We spun around the chalky floor, and I reveled in his fingernails with crescents of ingrown earth that never met a file. I fancied I heard in his laughter the bravery of battalions. I thought he looked a bearded Indian, so brown and beaked a face. The black hair thrusting from his chin was rough as thistles. The next instant, though, I imagined him rigged out in a suit of gray soft as a dove’s breast-feathers.
Oh, I was the one, all right, tossing my black mane contemptuously, yet never certain the young men had really noticed. I knew my mind, no doubt, but the mind changed every minute, one instant feeling pleased with what I knew and who I was and where I lived, the next instant consigning the brick house to perdition and seeing the plain board town and the shack dwellings beyond our pale as though they’d been the beckoning illustrations in the book of Slavic fairy tales given me by an aunt, the enchanted houses with eyes, walking on their own splayed hen’s feet, the czar’s sons playing at peasants in coarse embroidered tunics, bloused and bel
ted, the ashen girls drowning attractively in meres, crowned always with lilies, never with pigweed or slime.
Brampton Shipley was fourteen years older than I. He’d come out from the East with his wife Clara some years before, and taken a homestead in the valley just outside town. It was river land, and should have been good, but it hadn’t flourished for him.
“Lazy as a pet pig,” my father said of him. “No get-up-and-go.”
I’d seen him sometimes in the store. He was always laughing. God knows why he had cause to laugh, left to bring up two girls alone. His wife had died of a burst spleen, nothing to do with children. I’d spoken no more than hello to her occasionally in the store. A vat of a woman she had been, something moistly fat about her, and around her there always clung a sour yeasty smell as though she spent her life in cleaning churns. She was inarticulate as a stabled beast, and when she mustered voice it had been gruff as a man’s, pebbled with impermissibles, I seen and ain’t, even worse coming from the woman than from the man, the Lord knows why.

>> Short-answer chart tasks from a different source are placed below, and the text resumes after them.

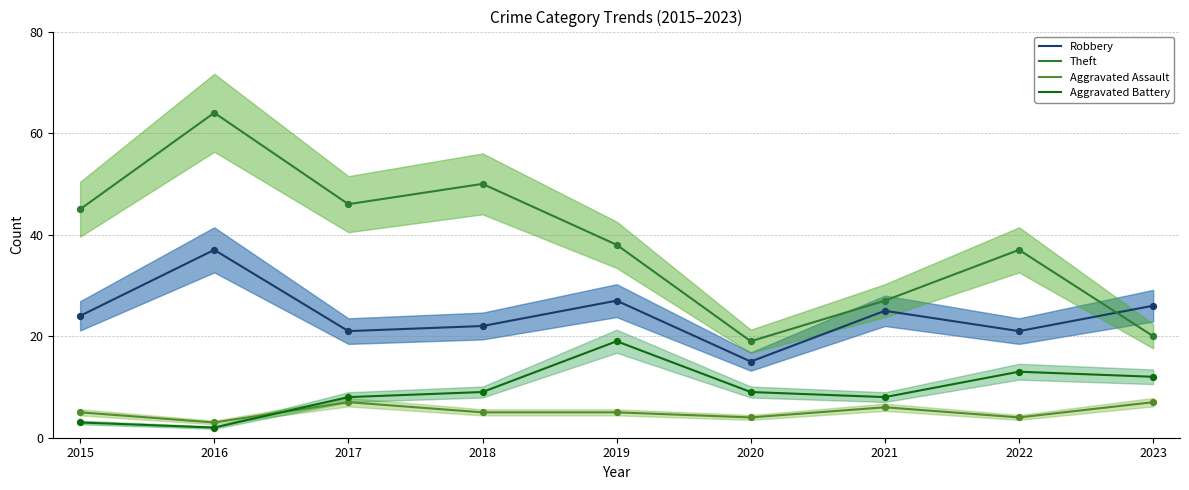

Is the value of Robbery at 2023 greater than the value of Aggravated Battery at 2020?

Yes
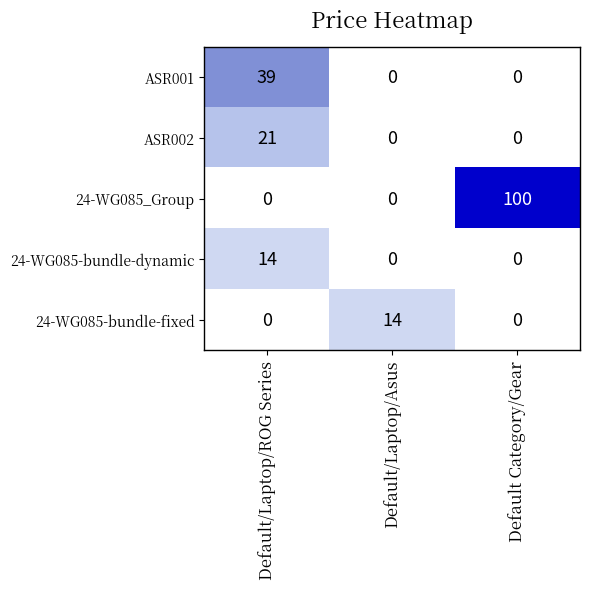

The ASR001 series shows 21 at Default/Laptop/ROG Series. True or false?

False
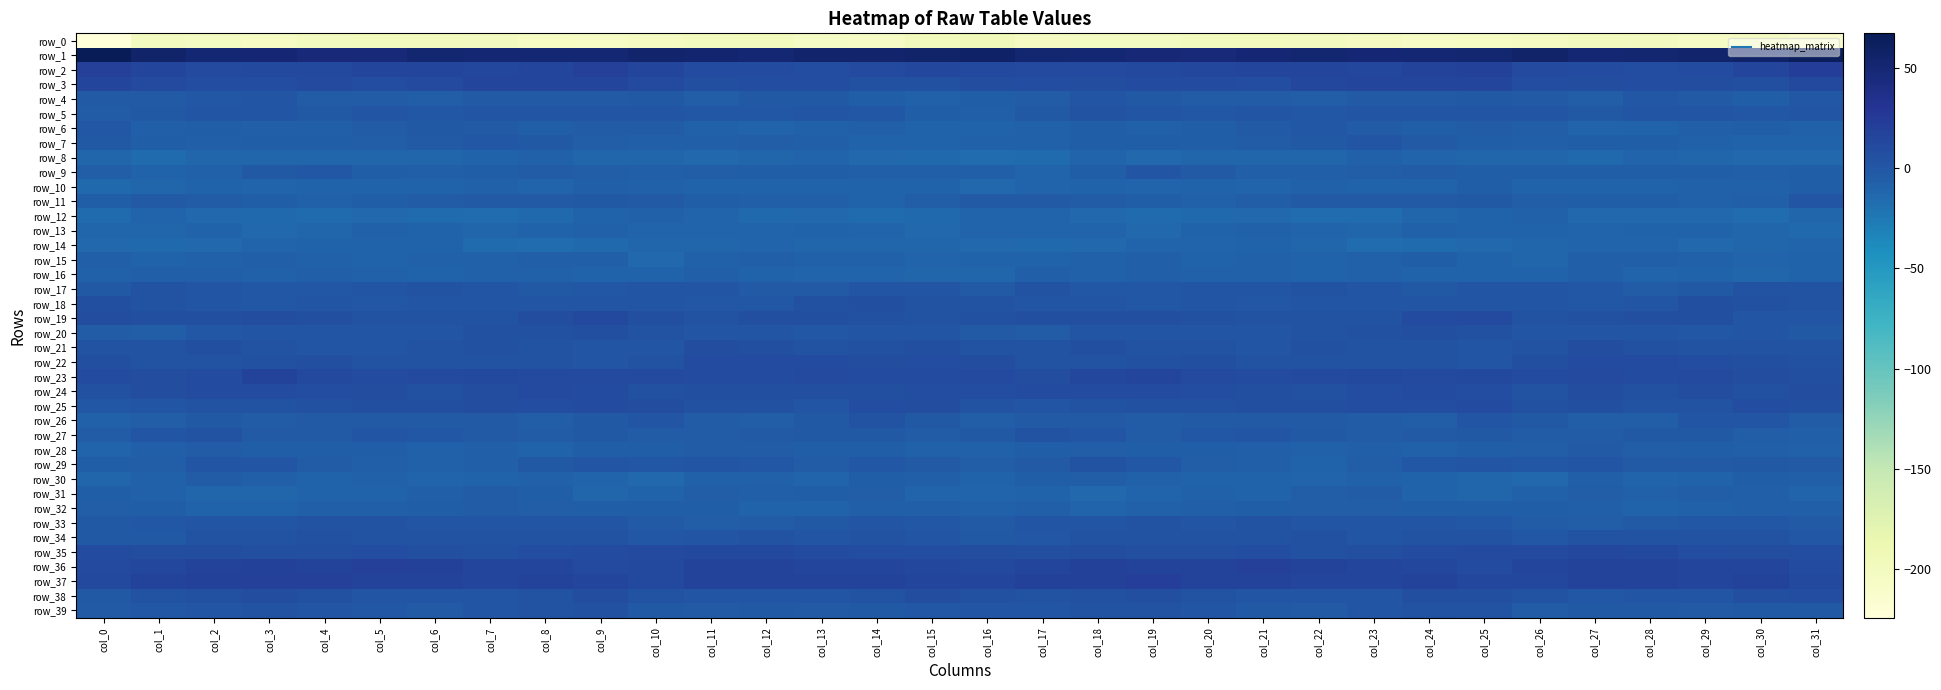

At which category is the sum across all series the highest?

col_9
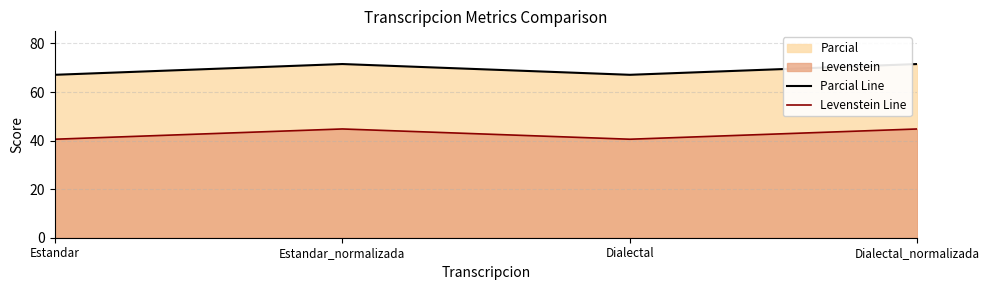

What is the maximum value for Parcial Line?

71.5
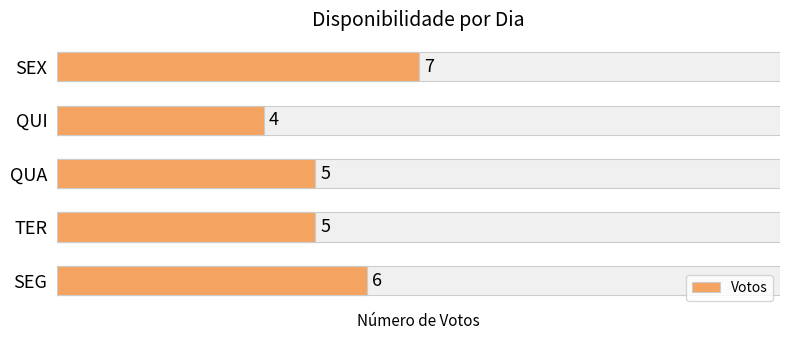

What is the minimum value shown in the chart?

4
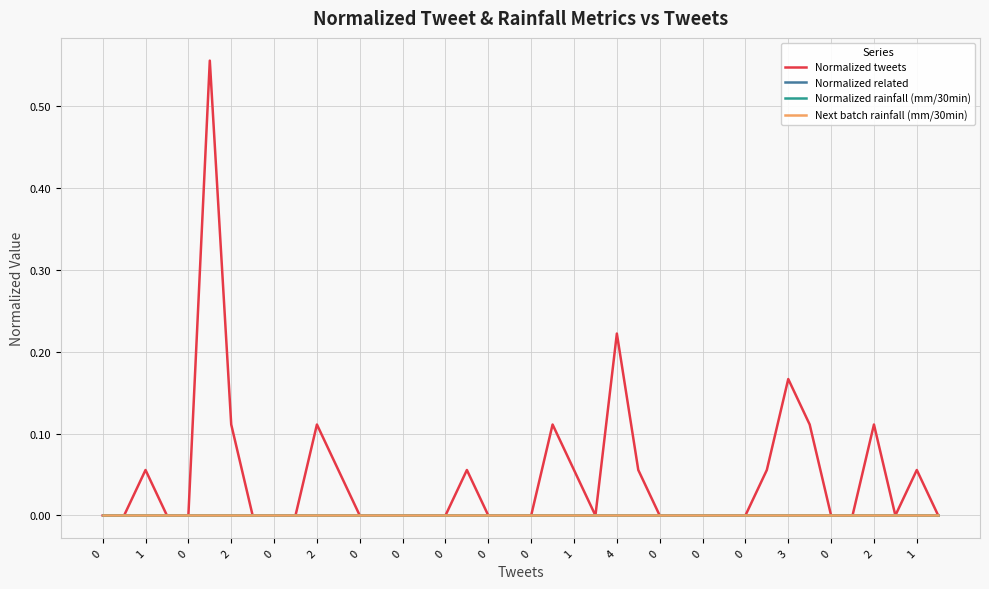

True or false: Normalized related and Next batch rainfall (mm/30min) cross at least once.

False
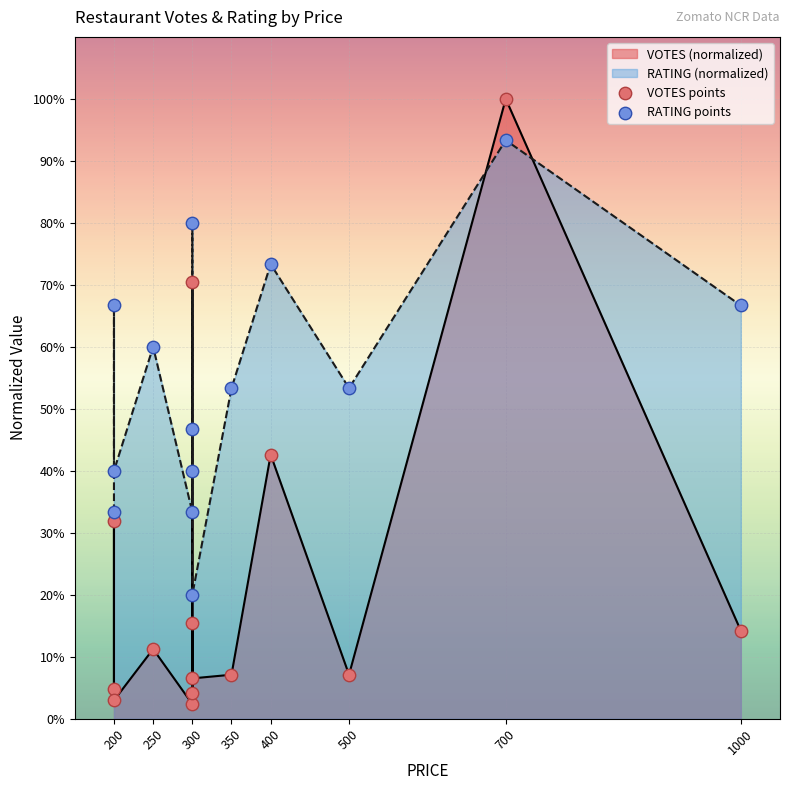

At how many categories does at least one series exceed 18?

14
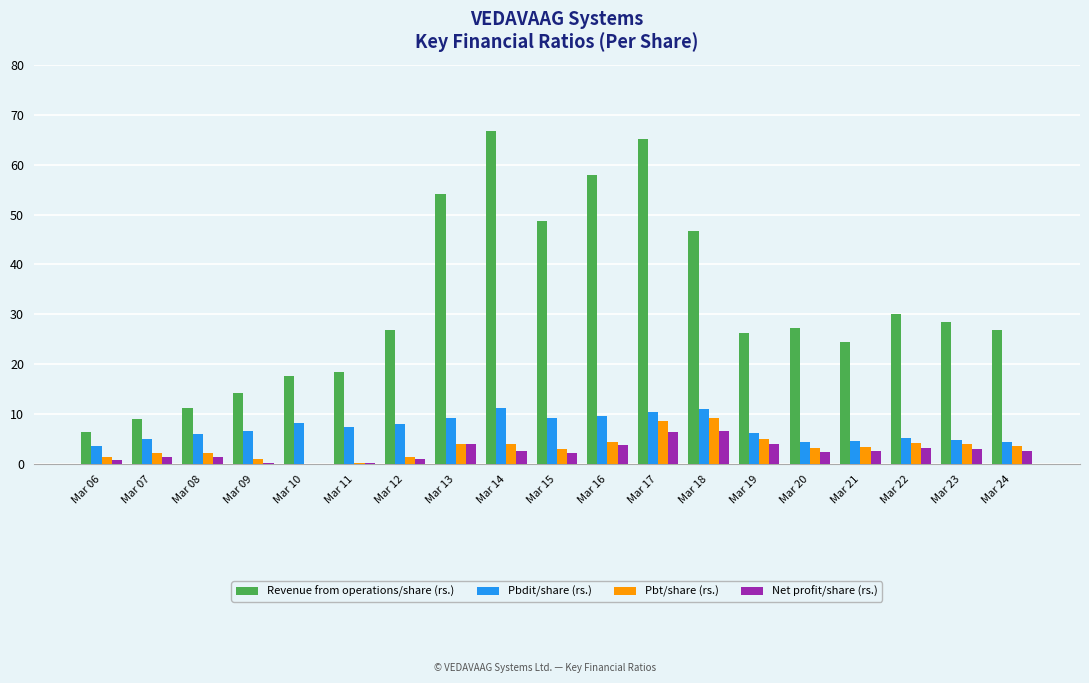

Is it true that Pbdit/share (rs.) equals 9.3 at Mar 13?

True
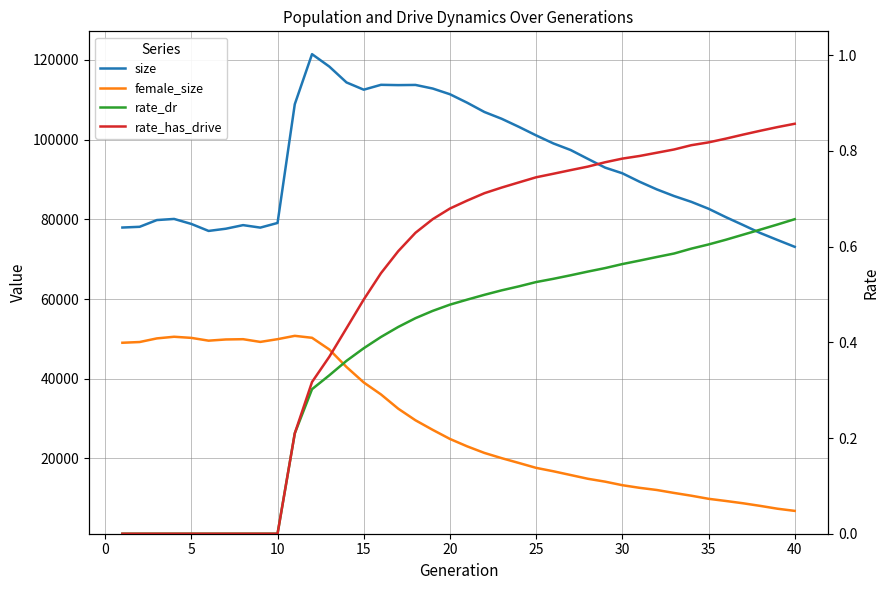

What are all the series names shown in the legend?

size, female_size, rate_dr, rate_has_drive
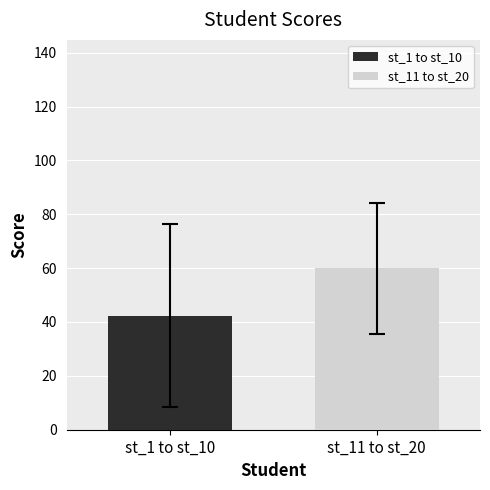

Rank the series by their average value, from highest to lowest.

st_11 to st_20, st_1 to st_10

“Hagar,” Bram Shipley said. “You’re a good dancer, Hagar.”
As we went spinning like tumbleweed in a Viennese waltz, disguised and hidden by the whirling crowd, quite suddenly he pulled me to him and pressed his outheld groin against my thigh. Not by accident. There was no mistaking it. No one had ever dared in this way before. Outraged, I pushed at his shoulders, and he grinned. I, mortified beyond words, couldn’t look at him except dartingly. But when he asked me for another dance, I danced with him.
“I’d like to show you my place sometime,” he said. “I’ve had some bad luck, but we’re coming on now. I’m getting another team in the fall. Percherons. Reuben Pearl’s selling them to me. It’ll be worth looking at, someday, that place of mine.”
As Auntie Doll and I were getting our wraps that night, I chanced to see Lottie Drieser, still light and tiny, her yellow hair puffed up and arranged so carefully.
“I saw you dancing with Bram Shipley,” she said, and snickered.
Lottie herself was keeping company with Telford Simmons, who’d gone to work in the bank.